Data items:
------
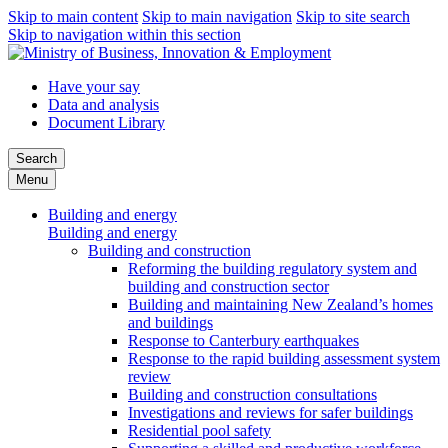
Skip to main content
Skip to main navigation
Skip to site search
Skip to navigation within this section
Have your say
Data and analysis
Document Library
Search
Menu
Building and energy
Building and energy
Building and construction
Reforming the building regulatory system and
building and construction sector
Building and maintaining New Zealand’s homes
and buildings
Response to Canterbury earthquakes
Response to the rapid building assessment system
review
Building and construction consultations
Investigations and reviews for safer buildings
Residential pool safety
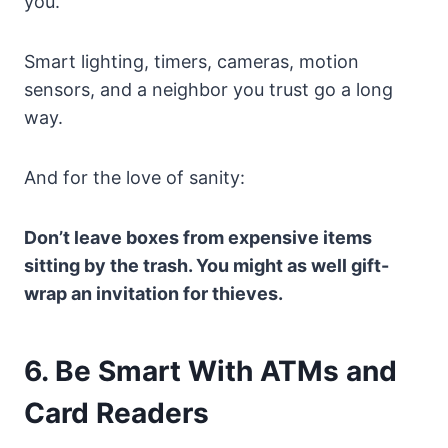
you.
Smart lighting, timers, cameras, motion
sensors, and a neighbor you trust go a long
way.
And for the love of sanity:
Don’t leave boxes from expensive items
sitting by the trash. You might as well gift-
wrap an invitation for thieves.
6. Be Smart With ATMs and
Card Readers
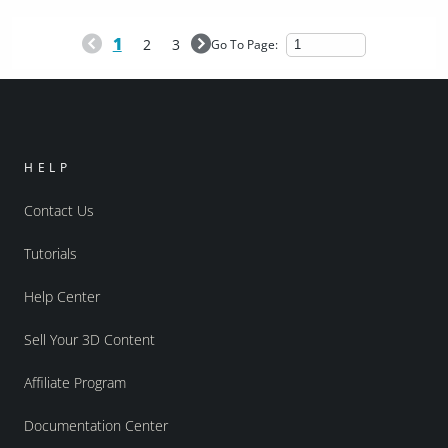
1
2
3
Go To Page:
HELP
Contact Us
Tutorials
Help Center
Sell Your 3D Content
Affiliate Program
Documentation Center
------
What the task asks:
Each line of the entries above that has the word "navigation" is to be copied.

Solution:
Skip to main navigation
Skip to navigation within this section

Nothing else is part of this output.